L’économie n’échappera pas au ralentissement mondial
Après avoir atteint 7.2 % en 2022-23, la croissance du PIB réel devrait ralentir pour s’établir à 6 % en 2023-24, avant de remonter à 7 % en 2024-25. Si les indicateurs laissent penser que la croissance de l’Inde est stable pour le moment, les difficultés causées par les conséquences du durcissement rapide de la politique monétaire dans les pays avancés, l’accroissement des incertitudes à l’échelle mondiale et l’impact décalé du resserrement de la politique économique au niveau intérieur feront progressivement sentir leurs effets. Sur fond de ralentissement de la croissance, les anticipations d’inflation, les prix des logements et les salaires se modéreront peu à peu, si bien que l’inflation globale pourra tendre vers 4.5 %. Les taux d’intérêt pourront donc être abaissés à compter de la mi-2024. On pose l’hypothèse que les restrictions aux échanges (dont les interdictions d’exporter diverses variétés de riz) imposées en 2022 pour lutter contre l’inflation seront supprimées. Le déficit de la balance courante se réduira à la faveur d’un relâchement des tensions sur les prix à l’importation.
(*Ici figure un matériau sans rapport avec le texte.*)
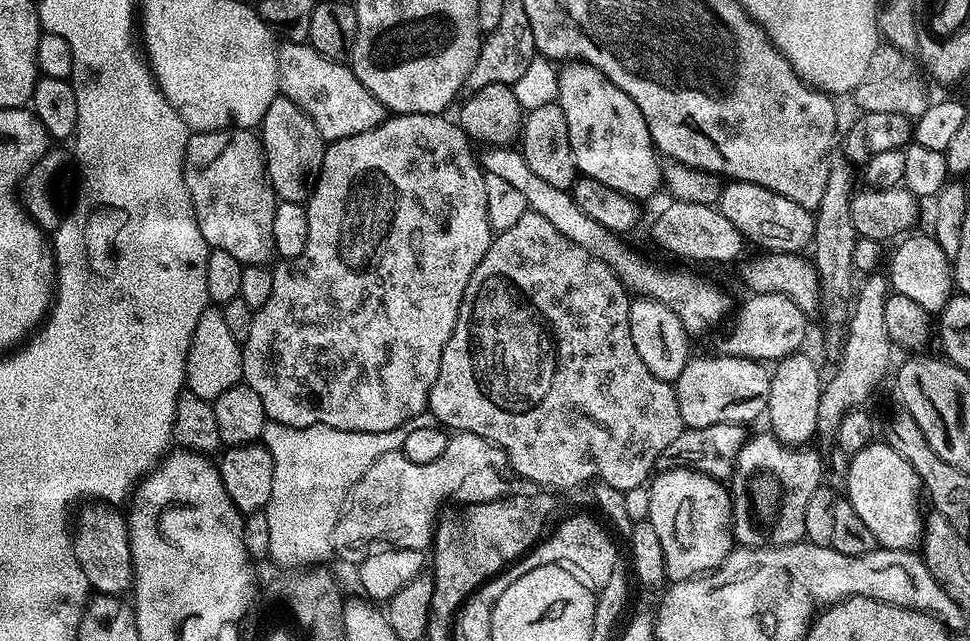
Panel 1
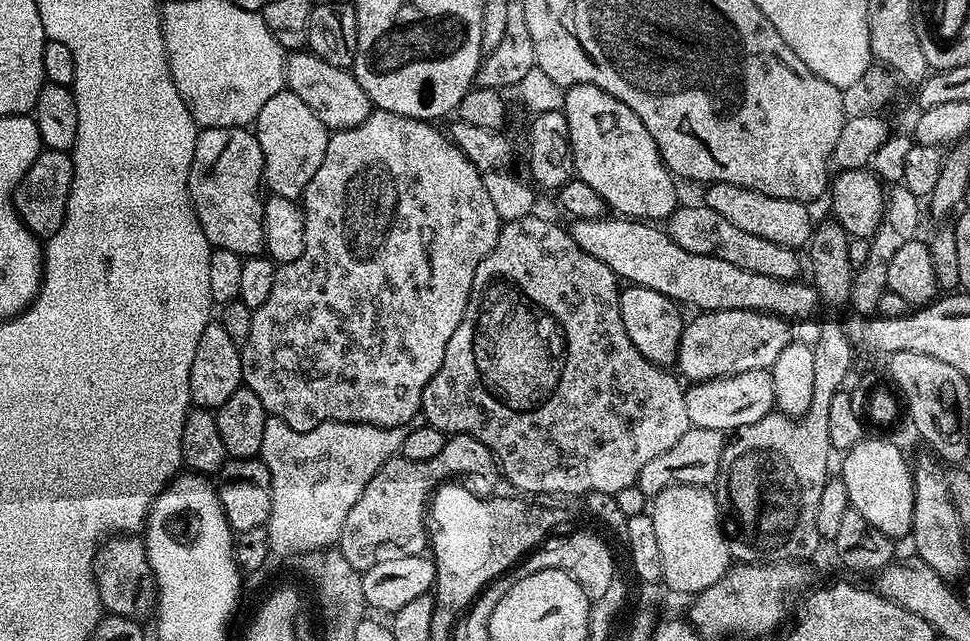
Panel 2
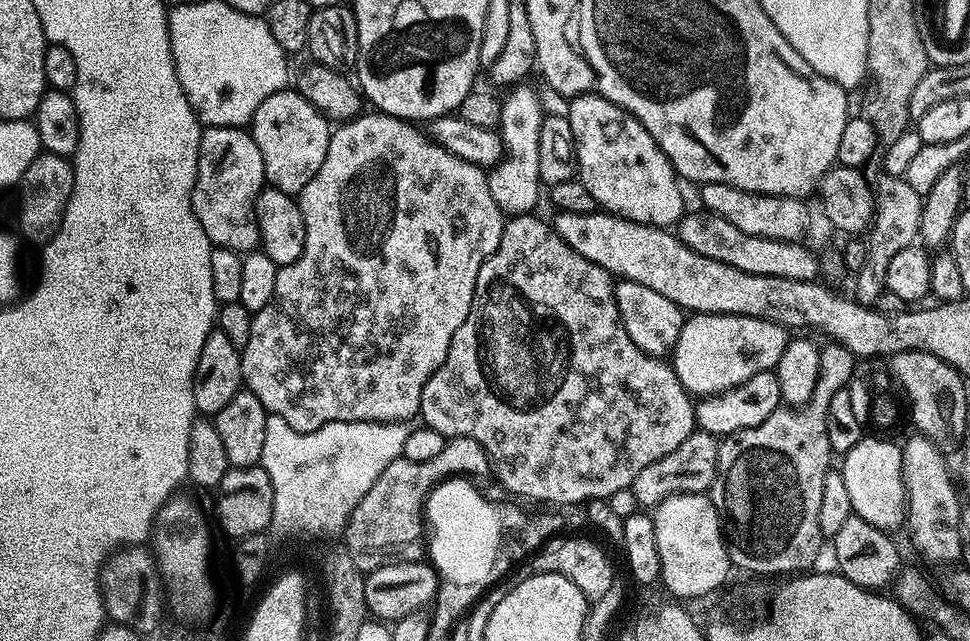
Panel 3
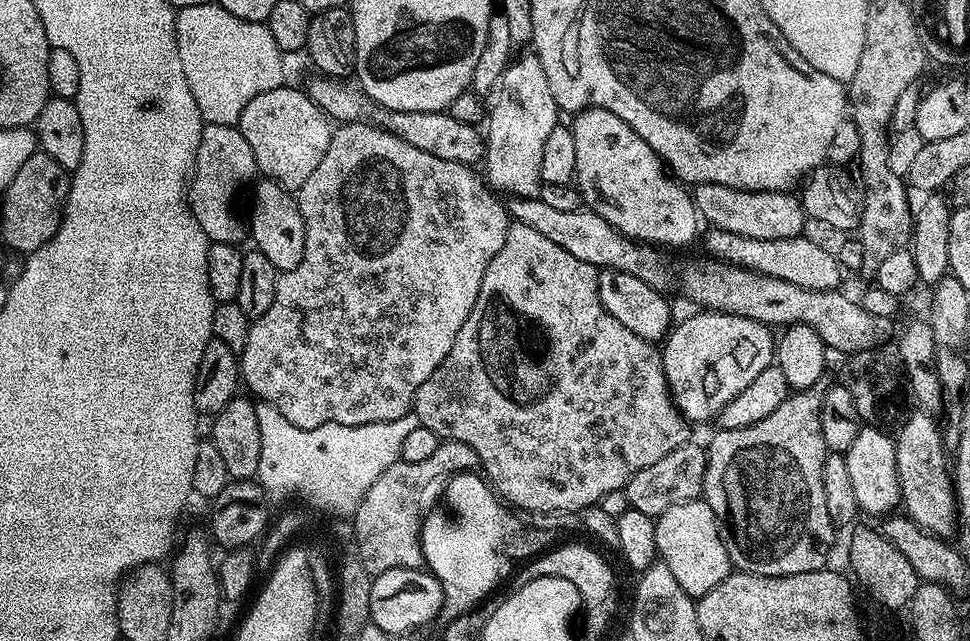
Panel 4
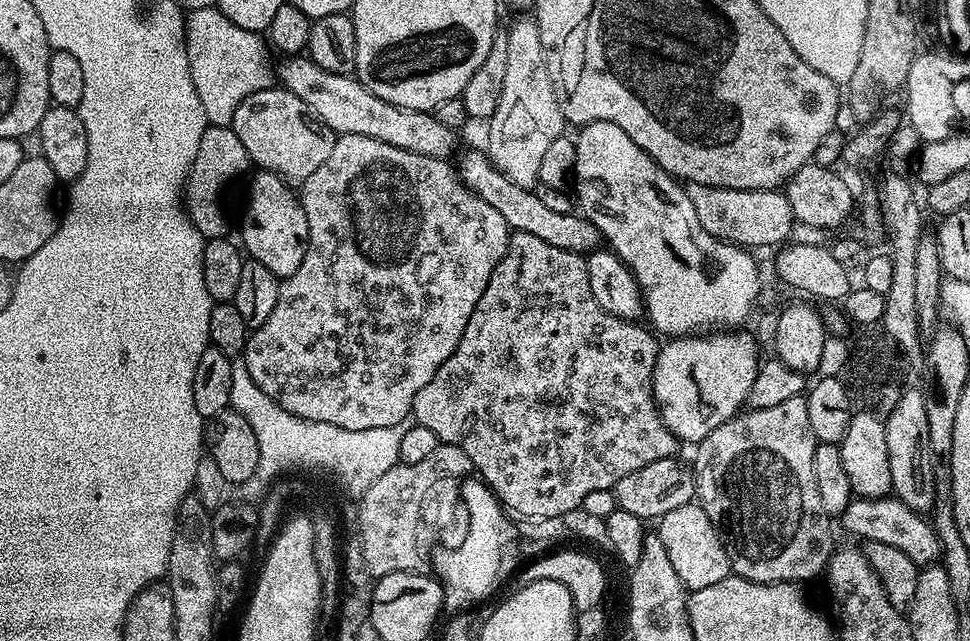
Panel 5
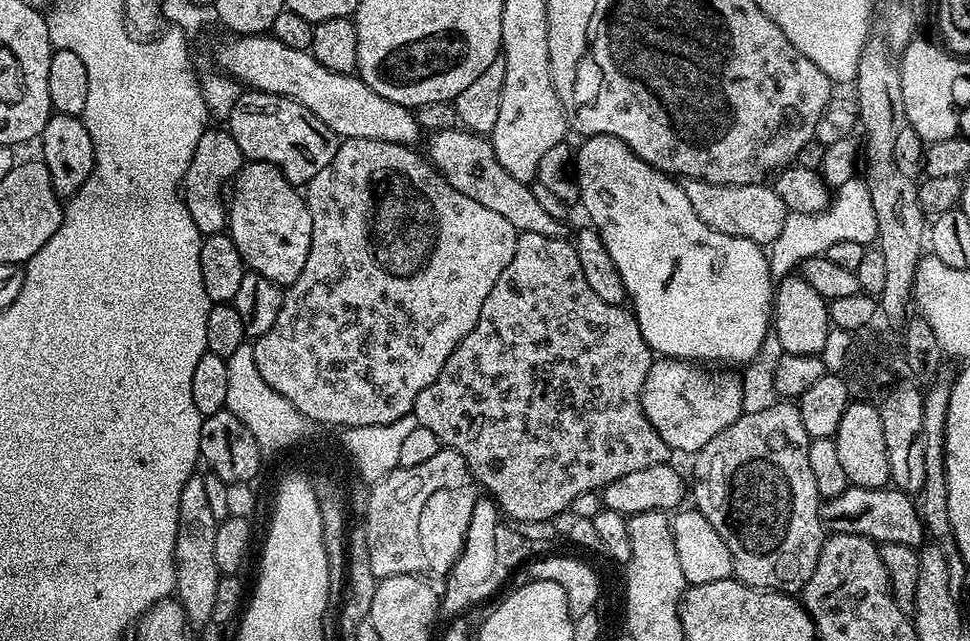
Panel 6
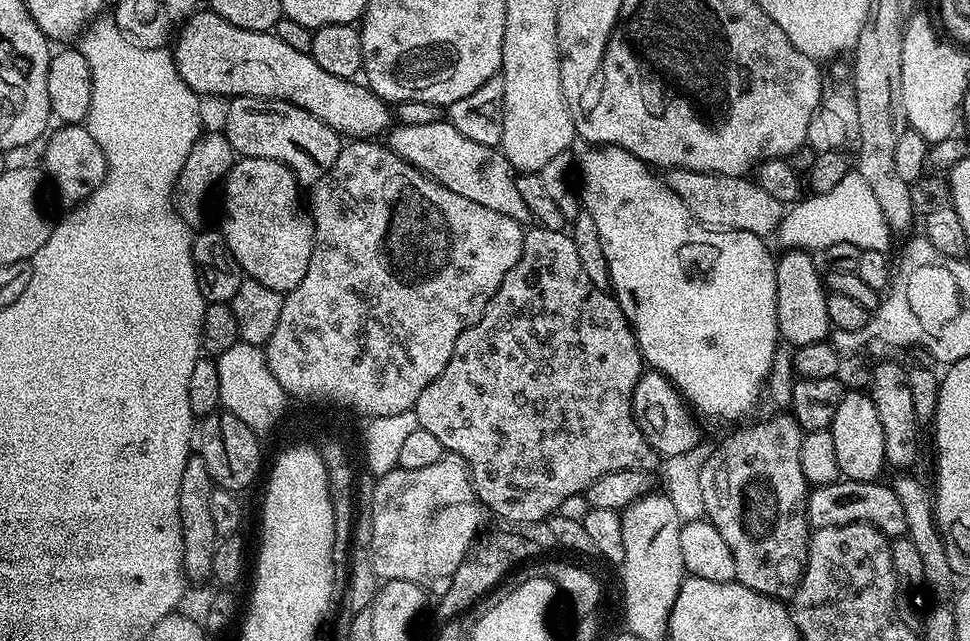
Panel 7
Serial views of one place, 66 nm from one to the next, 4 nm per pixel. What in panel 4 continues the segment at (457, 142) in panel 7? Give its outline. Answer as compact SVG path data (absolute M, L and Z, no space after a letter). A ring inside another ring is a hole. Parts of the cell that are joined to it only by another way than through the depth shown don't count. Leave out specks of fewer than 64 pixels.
M527 196L509 199L506 207L509 217L515 223L531 226L532 229L538 230L538 234L550 238L550 242L562 246L562 250L574 254L574 258L582 258L582 262L590 262L596 265L597 269L622 270L626 274L642 278L642 282L646 282L651 288L661 290L667 289L667 284L672 280L672 272L668 269L667 262L656 253L659 251L635 240L629 240L594 211L585 210L583 207L574 210L554 210L547 202Z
La plupart des risques pesant sur les projections sont orientés à la baisse. Certes, les ratios de solvabilité et les résultats financiers des banques se sont améliorés et les autorités ont renforcé les obligations de provisionnement pour pertes sur prêts et créé une structure de défaisance, mais toute dégradation de la qualité des actifs bancaires pourrait menacer la stabilité macrofinancière. À l’approche des élections de 2024, l’assainissement des finances publiques pourrait être retardé, et la conclusion d’accords commerciaux pourrait devenir plus difficile. Une saison de la mousson potentiellement en deçà de la normale pourrait aussi avoir des répercussions sur la croissance. A contrario, la dissipation des incertitudes géopolitiques stimulerait la confiance et serait bénéfique à tous les secteurs, de même que la conclusion plus rapide que prévu d’accords de libre-échange avec des partenaires clés et l’intégration des services dans ces accords.
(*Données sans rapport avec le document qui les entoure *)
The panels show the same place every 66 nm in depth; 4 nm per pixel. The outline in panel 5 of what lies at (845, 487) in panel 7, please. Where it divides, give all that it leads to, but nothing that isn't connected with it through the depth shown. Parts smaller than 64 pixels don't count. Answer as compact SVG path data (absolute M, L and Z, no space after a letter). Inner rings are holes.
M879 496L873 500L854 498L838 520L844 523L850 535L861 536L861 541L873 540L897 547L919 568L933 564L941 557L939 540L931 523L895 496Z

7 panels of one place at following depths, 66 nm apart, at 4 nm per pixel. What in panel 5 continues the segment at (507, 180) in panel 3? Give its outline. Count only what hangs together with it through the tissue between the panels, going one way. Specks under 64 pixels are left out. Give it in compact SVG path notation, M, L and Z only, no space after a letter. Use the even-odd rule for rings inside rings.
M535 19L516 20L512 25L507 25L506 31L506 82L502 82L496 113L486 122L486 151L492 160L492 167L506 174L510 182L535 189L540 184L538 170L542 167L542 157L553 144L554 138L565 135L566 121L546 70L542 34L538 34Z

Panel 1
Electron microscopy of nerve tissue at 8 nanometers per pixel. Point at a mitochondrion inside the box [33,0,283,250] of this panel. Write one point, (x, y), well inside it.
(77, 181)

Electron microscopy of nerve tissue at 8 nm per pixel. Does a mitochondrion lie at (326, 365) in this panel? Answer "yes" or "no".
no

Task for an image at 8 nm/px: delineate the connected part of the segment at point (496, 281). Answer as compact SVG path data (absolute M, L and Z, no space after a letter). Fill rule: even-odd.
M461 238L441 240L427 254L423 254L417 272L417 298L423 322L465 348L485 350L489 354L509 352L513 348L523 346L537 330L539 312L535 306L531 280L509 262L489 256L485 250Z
Face au changement climatique et aux disparités entre les genres, il est nécessaire de prendre des mesures ciblées
Plus de la moitié de la population indienne vit dans la plaine indo-gangétique et est exposée à des vagues de chaleur de plus en plus fréquentes et extrêmes provoquées par le dérèglement climatique. On estime à près de 100 000 le nombre de décès supplémentaires attribuables chaque année à la canicule et aux inondations qui peuvent s’ensuivre. Les conséquences économiques sont également nombreuses, parmi lesquelles des pertes de main-d’œuvre, de mauvaises récoltes de blé, une plus grande mortalité du bétail ou encore des pannes d’électricité. Réduire les émissions mondiales de gaz à effet de serre, y compris en Inde, contribuera à limiter ces pertes à long terme. Toutefois, des mesures susceptibles d’atténuer immédiatement les effets des phénomènes météorologiques extrêmes s’imposent aussi, par exemple une amélioration des infrastructures pour éviter des inondations. Le développement durable en Inde passe en outre par de nouvelles avancées sur le front de l’égalité entre les genres dans de nombreux domaines, dont l’accès à la santé, à l’éducation et aux capitaux. Des résultats spectaculaires ont été obtenus, par exemple en matière d’inclusion financière, même si de grandes disparités subsistent. L’élaboration et la mise en œuvre des politiques publiques devraient pleinement intégrer les considérations de genre et s’appuyer sur des indicateurs concrets. Il serait également utile que les pouvoirs publics déploient davantage d’efforts pour améliorer l’aide à la garde d’enfants, la formation professionnelle et la formation des femmes actives tout au long de la vie. Une meilleure reconnaissance des droits fonciers des femmes renforcerait leur situation économique et, pour autant qu’on leur donne la possibilité d’utiliser ces droits à titre de garantie, pourrait aussi faciliter les investissements dans l’adaptation au changement climatique et son atténuation.